- [Problem details]:
The output must match the entries below exactly, with pictures removed.

- [Task data]:

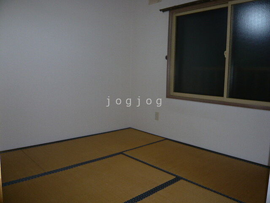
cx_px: 135
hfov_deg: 63.4
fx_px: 218
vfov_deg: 49.7
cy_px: 102
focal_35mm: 28
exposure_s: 1/30
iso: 100
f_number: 2.8
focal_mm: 4.6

- [Exercise solution]:
cx_px: 135
hfov_deg: 63.4
fx_px: 218
vfov_deg: 49.7
cy_px: 102
focal_35mm: 28
exposure_s: 1/30
iso: 100
f_number: 2.8
focal_mm: 4.6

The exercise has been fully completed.